Instructions for the task -
Below is a listing. Return the lines from the one that contains "27/06/2026, lúc 10:00" to the one that contains "-Bordwandverschluss: mittels Drehwirbel", both ends included, verbatim and with no pictures.

Supplied data -
-------------------------

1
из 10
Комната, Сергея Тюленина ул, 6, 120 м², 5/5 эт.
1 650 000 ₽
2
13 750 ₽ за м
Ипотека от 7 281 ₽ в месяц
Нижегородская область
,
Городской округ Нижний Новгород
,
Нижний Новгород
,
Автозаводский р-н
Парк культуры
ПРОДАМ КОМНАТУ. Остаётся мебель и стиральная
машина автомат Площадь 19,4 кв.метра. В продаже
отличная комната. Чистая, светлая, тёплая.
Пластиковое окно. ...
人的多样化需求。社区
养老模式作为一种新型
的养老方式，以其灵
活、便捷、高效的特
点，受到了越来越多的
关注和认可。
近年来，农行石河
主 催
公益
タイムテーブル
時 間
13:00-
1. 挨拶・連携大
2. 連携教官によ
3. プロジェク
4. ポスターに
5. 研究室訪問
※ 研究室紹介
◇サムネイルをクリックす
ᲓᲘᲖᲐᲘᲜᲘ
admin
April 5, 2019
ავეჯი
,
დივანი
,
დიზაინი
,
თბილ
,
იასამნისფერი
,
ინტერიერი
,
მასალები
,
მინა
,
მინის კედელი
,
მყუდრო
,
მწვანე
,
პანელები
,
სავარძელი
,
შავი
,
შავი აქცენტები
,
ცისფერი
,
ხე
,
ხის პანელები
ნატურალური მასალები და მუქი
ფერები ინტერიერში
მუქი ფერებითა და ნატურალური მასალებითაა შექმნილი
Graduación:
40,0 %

-------------------------

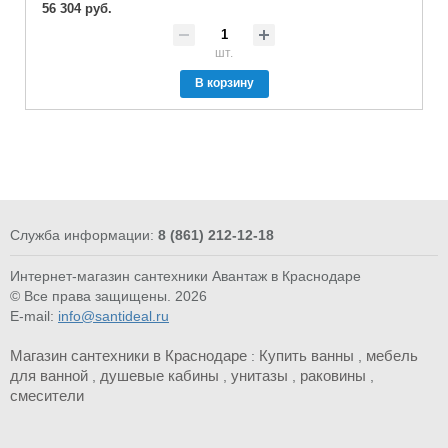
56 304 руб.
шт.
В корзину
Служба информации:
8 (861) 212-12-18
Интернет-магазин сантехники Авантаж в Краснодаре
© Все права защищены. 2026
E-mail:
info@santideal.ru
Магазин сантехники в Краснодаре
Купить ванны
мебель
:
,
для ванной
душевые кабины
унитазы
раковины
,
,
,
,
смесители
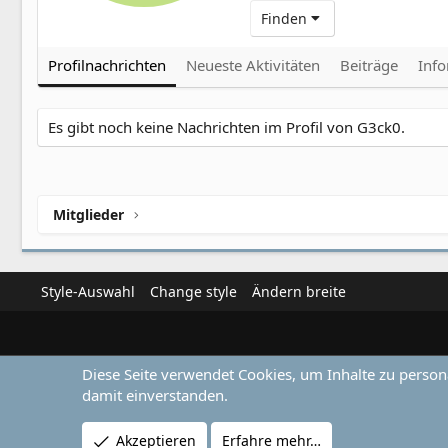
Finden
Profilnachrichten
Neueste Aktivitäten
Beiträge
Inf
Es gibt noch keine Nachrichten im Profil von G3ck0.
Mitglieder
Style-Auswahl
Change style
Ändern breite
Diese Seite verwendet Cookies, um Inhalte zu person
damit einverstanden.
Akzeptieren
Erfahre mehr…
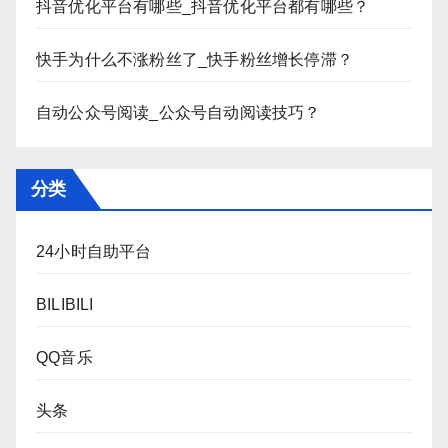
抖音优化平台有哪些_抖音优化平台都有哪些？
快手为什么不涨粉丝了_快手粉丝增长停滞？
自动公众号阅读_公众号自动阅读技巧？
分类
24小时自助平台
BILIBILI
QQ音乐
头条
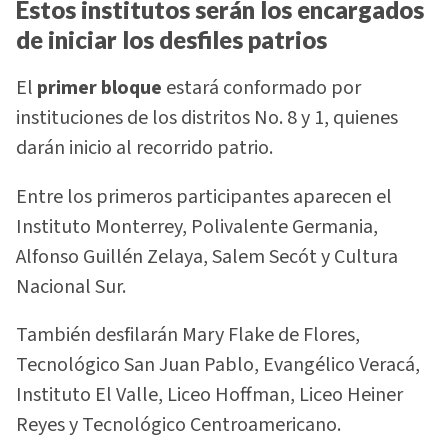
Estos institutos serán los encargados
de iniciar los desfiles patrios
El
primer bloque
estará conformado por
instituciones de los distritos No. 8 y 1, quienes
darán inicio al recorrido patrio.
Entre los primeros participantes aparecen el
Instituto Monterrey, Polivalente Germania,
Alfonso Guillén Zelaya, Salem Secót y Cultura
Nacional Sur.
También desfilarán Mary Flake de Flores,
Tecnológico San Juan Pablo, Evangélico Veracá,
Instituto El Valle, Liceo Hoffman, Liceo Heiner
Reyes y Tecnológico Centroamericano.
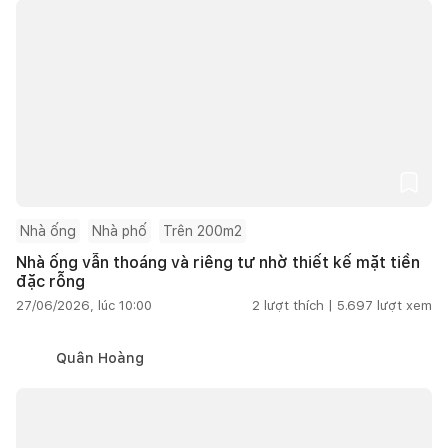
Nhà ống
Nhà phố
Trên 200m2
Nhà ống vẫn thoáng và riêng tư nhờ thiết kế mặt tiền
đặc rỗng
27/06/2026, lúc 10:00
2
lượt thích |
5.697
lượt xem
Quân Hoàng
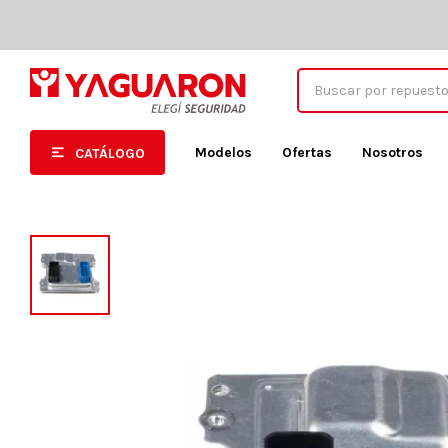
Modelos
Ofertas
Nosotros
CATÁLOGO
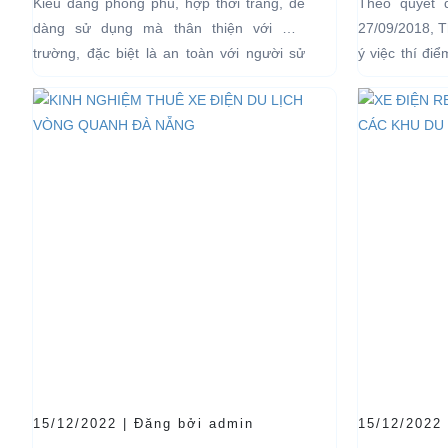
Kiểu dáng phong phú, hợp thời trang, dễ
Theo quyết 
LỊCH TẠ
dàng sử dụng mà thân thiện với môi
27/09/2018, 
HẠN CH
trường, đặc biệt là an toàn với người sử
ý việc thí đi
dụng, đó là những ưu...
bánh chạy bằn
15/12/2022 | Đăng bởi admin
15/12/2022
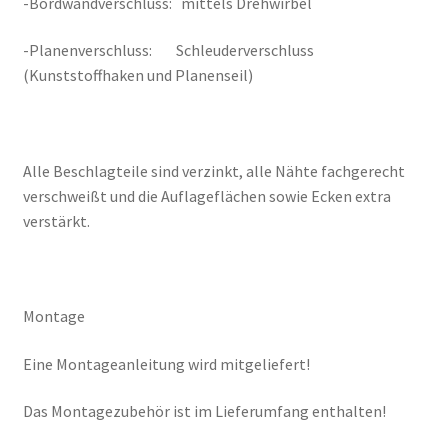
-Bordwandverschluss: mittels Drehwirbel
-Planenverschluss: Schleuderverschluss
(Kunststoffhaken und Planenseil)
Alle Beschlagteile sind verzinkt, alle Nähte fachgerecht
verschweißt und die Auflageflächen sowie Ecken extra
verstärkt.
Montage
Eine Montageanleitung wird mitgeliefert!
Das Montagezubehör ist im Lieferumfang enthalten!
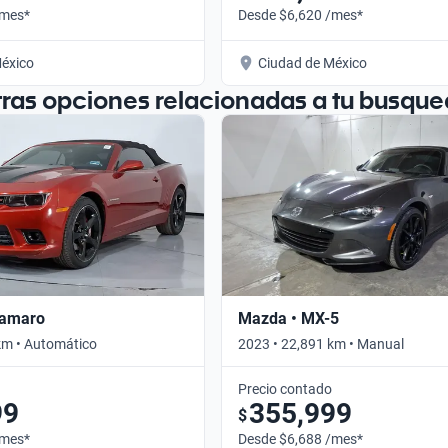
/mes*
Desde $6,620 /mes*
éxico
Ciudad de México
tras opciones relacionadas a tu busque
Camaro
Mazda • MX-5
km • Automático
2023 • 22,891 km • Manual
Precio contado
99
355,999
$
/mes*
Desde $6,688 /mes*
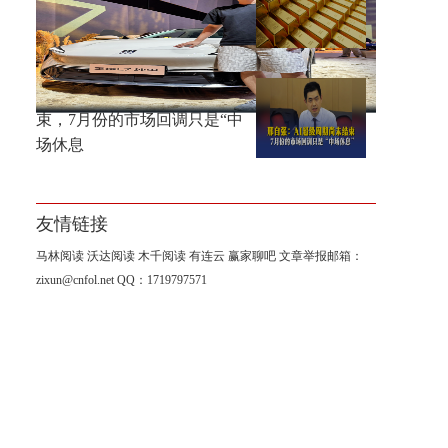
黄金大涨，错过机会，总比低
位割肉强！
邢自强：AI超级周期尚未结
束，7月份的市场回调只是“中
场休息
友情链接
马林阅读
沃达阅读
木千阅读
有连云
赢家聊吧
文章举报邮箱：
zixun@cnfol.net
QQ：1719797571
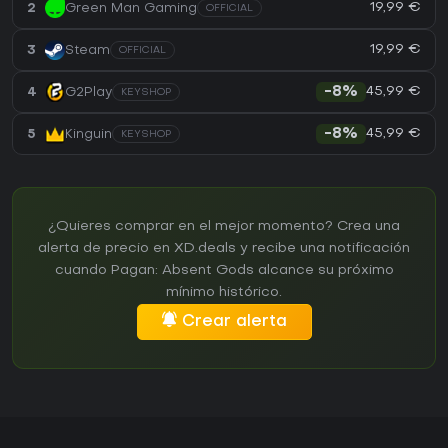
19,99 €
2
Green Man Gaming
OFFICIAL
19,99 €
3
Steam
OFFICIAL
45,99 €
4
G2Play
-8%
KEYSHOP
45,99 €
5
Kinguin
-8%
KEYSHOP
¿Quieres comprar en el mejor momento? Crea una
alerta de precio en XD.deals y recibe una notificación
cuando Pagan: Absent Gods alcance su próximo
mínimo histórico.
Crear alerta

-------------------------

Answer -
27/06/2026, lúc 10:00
2
lượt thích |
5.697
lượt xem
Quân Hoàng
Modelos
Ofertas
Nosotros
CATÁLOGO
Kiểu dáng phong phú, hợp thời trang, dễ
Theo quyết 
LỊCH TẠ
dàng sử dụng mà thân thiện với môi
27/09/2018, 
HẠN CH
trường, đặc biệt là an toàn với người sử
ý việc thí đi
dụng, đó là những ưu...
bánh chạy bằn
15/12/2022 | Đăng bởi admin
15/12/2022
-Bordwandverschluss: mittels Drehwirbel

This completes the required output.